In an approach similar to that of the most ambitious PPP projects, Boeing abandoned its traditional role as the sole designer, financier, and manufacturer of its new planes, and instead adopted the role of project manager, outsourcing much of the actual design, construction, and financing work to new contractor “partners” around the world. Boeing’s experienced executives were confident that they could break the Dreamliner down into a “portfolio” of measurable parts, assess the value of each part, and determine which of its partners could appropriately take on responsibility for that part and at what price.
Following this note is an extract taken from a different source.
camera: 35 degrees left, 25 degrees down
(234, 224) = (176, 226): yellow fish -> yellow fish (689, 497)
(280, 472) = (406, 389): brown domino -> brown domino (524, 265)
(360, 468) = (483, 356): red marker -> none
Boeing’s strategy did not deliver as intended, as its management has forthrightly acknowledged. The company has had to offer its supposedly autonomous smaller partners extra time and money, has had to purchase one major supplier outright to keep it afloat, and has had to take some major work back in-house to get the job-now years behind schedule and up to 100 percent over its initial $8-$10 billion development budget—completed.
Boeing has learned something valuable in salvaging the project, a lesson that the public sector should heed in pursuing PPPs. In the end, when it came to technical, financial, or scheduling difficulties, no matter how carefully Boeing tried to measure and allocate risk among third-party partners, much of the risk boomeranged right back to Boeing, the strongest party and the one with the most to lose in terms of its reputation and a new generation’s worth of profits.
With PPPs, if the government and the private-sector partner misjudge the private-sector partner’s capacity to do the job, the private-sector partner always has default or bankruptcy as a last resort; the government, on the other hand, just like Boeing, has no choice but to complete the critical job for which it is ultimately responsible. Further, if the government misjudges the value added by the private sector, it could be making a bad deal for taxpayers and infrastructure users.
Governments can use the private sector to help achieve public purposes. Though this evolution can transform the scope of a government’s responsibility, it will not-and should not-eliminate that responsibility.